◆ Tâches à faire
A – Répondez à ces questions sur l'extrait consacré à l'agriculture vivrière :
(i) Dans quel pays la situation s'est-elle présentée lorsque le prix de l'arachide avait baissé exagérément ?
(ii) La politique agricole de quel pays a créé la conjoncture mondiale à laquelle l'importation de céréales est liée ?
(iii) Selon l'extrait, la production alimentaire mondiale se révèle aujourd'hui incapable de résoudre quels problèmes ?
B – Recopiez fidèlement l'extrait sur l'agriculture vivrière, de « Or l'importation de » jusqu'à « de la famine. » inclus.
C – Énumérez tous les capitaux donnés en exemple entre parenthèses dans l'extrait sur l'agriculture vivrière.

◆ Extrait source
----------------

Malgré la baisse de la production vivrière et l'importation croissante des produits céréaliers, il faut d'autre part, pour que se maintienne la production [36] de denrées commerciales, que les prix des subsistances soient maintenus assez bas. Si ces prix en effet atteignent un certain seuil, les paysans risquent de se replier sur la culture vivrière et d'abandonner le coton ou l'arachide. Cette situation s'est présentée au Sénégal lorsque le prix de l'arachide avait baissé exagérément — sans que baisse proportionnellement le prix des vivriers —, rendant comparativement la production vivrière plus avantageuse. Il faut alors importer et vendre des subsistances à un prix aussi bas que possible, soit par le fait que les céréales d'importation proviennent d'une agriculture à haut rendement, soit que leur vente soit subventionnée. Dans les deux cas, les bas prix agissent comme une subvention à l'agriculture commerciale, mais au détriment de la production vivrière locale, malgré des circonstances économiques qui devraient au contraire favoriser sa croissance.

Or l'importation de céréales est liée à une conjoncture mondiale créée par la politique agricole des États-Unis. Ses effets ont été d'aggraver la dépendance du Sénégal à l'égard du marché mondial en l'enfonçant davantage dans la crise agricole. La commercialisation des produits importés favorise en effet la constitution d'un marché intérieur des subsistances, tout en compromettant la régularité de son approvisionnement. Ces importations, ayant un caractère conjoncturel, ne peuvent se maintenir dans les conditions d'une production alimentaire mondiale de plus en plus compromise et qui se révèle incapable aujourd'hui de résoudre les problèmes de la famine.

Ainsi l'agriculture vivrière, parce qu'elle n'est pas incluse de façon organique dans le processus de production et de circulation du secteur capitaliste, parce qu'elle est le lieu d'une surexploitation du travail, parce qu'elle ne peut donc être aidée sans que disparaisse le bénéfice de cette surexploitation, l'agriculture vivrière est vouée, malgré son importance décisive dans le développement d'un pays, à une crise permanente et de plus en plus profonde. Elle se maintient et continue à contribuer aux approvisionnements des populations, malgré les mauvaises conditions de son développement, parce qu'elle reste [37] le support de structures sociales qui permettent la reproduction de la force de travail et qui assurent la sécurité sociale de la majorité de la population. Mais cette persistance est précaire, sa situation instable.

Pour que s'y substitue une agriculture vivrière à haut rendement, il faut que sa productivité atteigne d'emblée un tel niveau qu'elle soit capable de fournir, au coût des facteurs de production, ce que l'économie domestique était capable de produire au-dessous du coût de la force de travail par la surexploitation dont elle était l'objet. Or, l'introduction progressive des capitaux (machines, outillage, engrais, etc.) ou du salariat place les exploitations qui en font l'expérience en situation défavorable, à la fois par rapport aux communautés domestiques — qui continuent à vendre leur produit au-dessous de leur coût — et par rapport à la concurrence des produits importés provenant d'une agriculture à haute productivité ou subventionnés. En dehors d'une subvention ou d'une protection efficace contre les produits étrangers, l'agriculture vivrière ne peut donc se développer : il n'y a pas possibilité dans le système capitaliste d'une agriculture vivrière de transition entre la communauté domestique et l'agriculture fortement mécanisée, indépendamment d'une politique de soutien.

----------------

◆ Données présentées
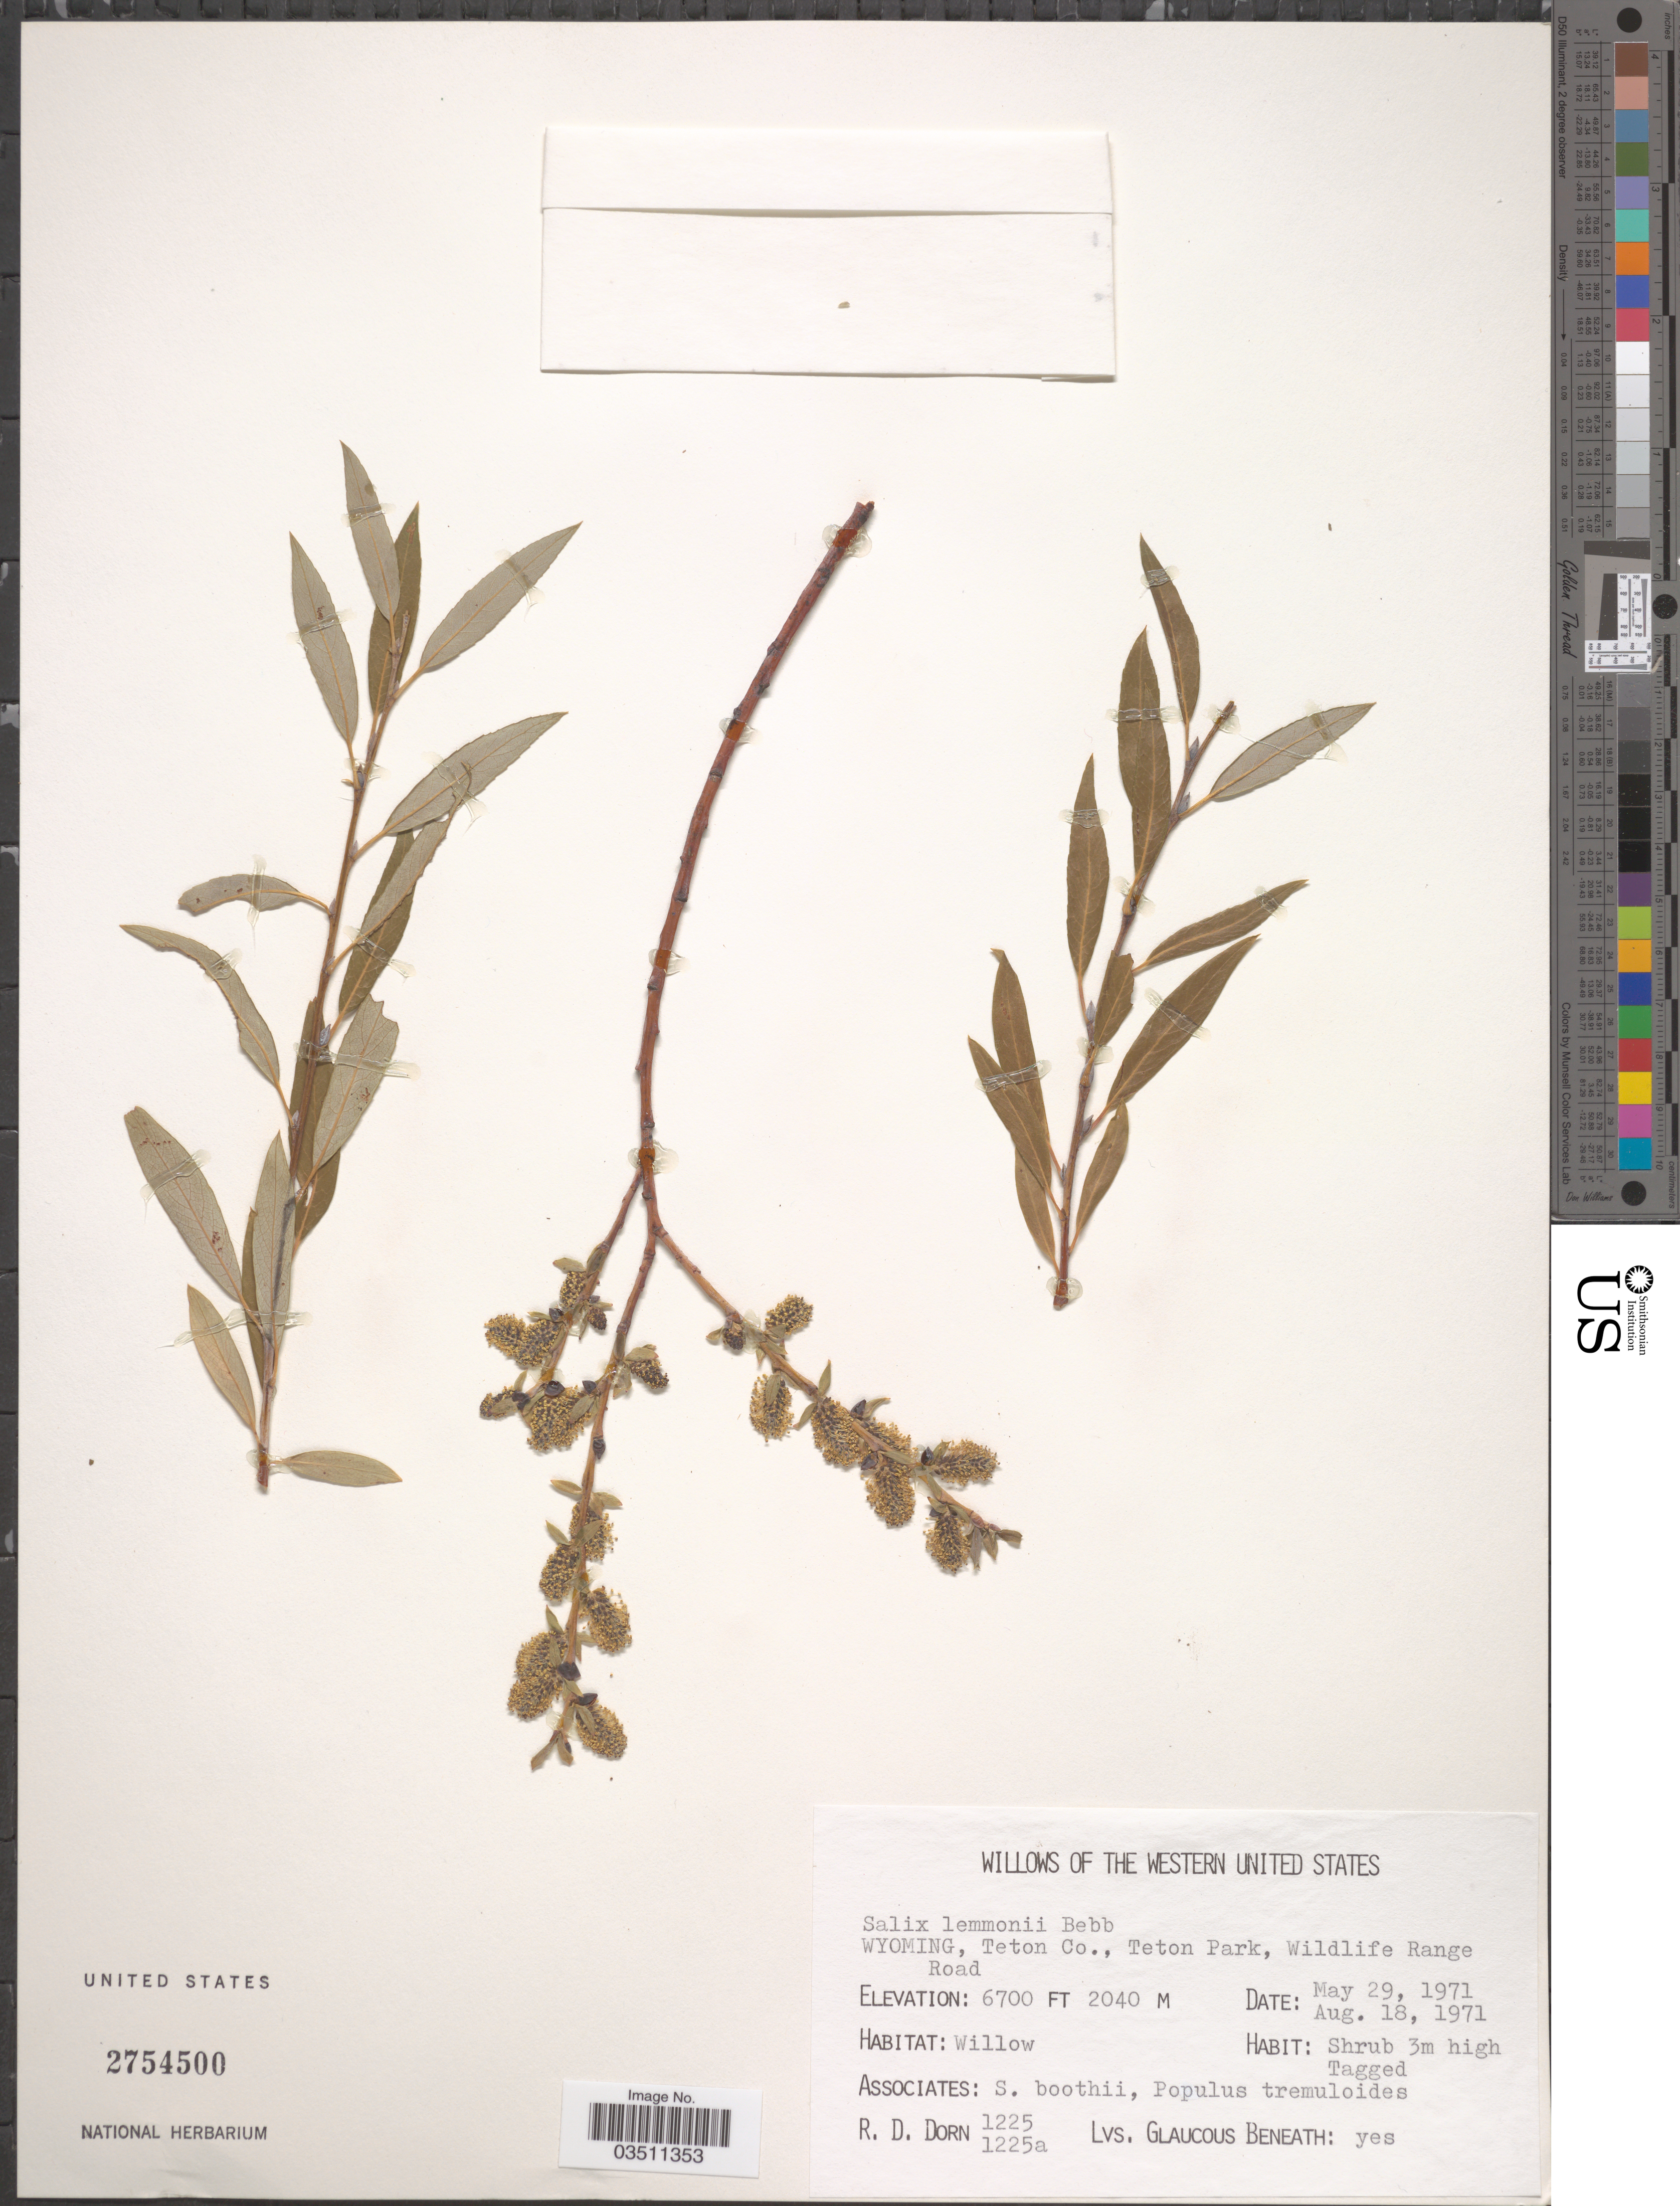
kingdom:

----------------

◆ Les réponses
A –
(i) Au Sénégal.
(ii) Des États-Unis.
(iii) Les problèmes de la famine.

B –
Or l'importation de céréales est liée à une conjoncture mondiale créée par la politique agricole des États-Unis. Ses effets ont été d'aggraver la dépendance du Sénégal à l'égard du marché mondial en l'enfonçant davantage dans la crise agricole. La commercialisation des produits importés favorise en effet la constitution d'un marché intérieur des subsistances, tout en compromettant la régularité de son approvisionnement. Ces importations, ayant un caractère conjoncturel, ne peuvent se maintenir dans les conditions d'une production alimentaire mondiale de plus en plus compromise et qui se révèle incapable aujourd'hui de résoudre les problèmes de la famine.

C –
- machines
- outillage
- engrais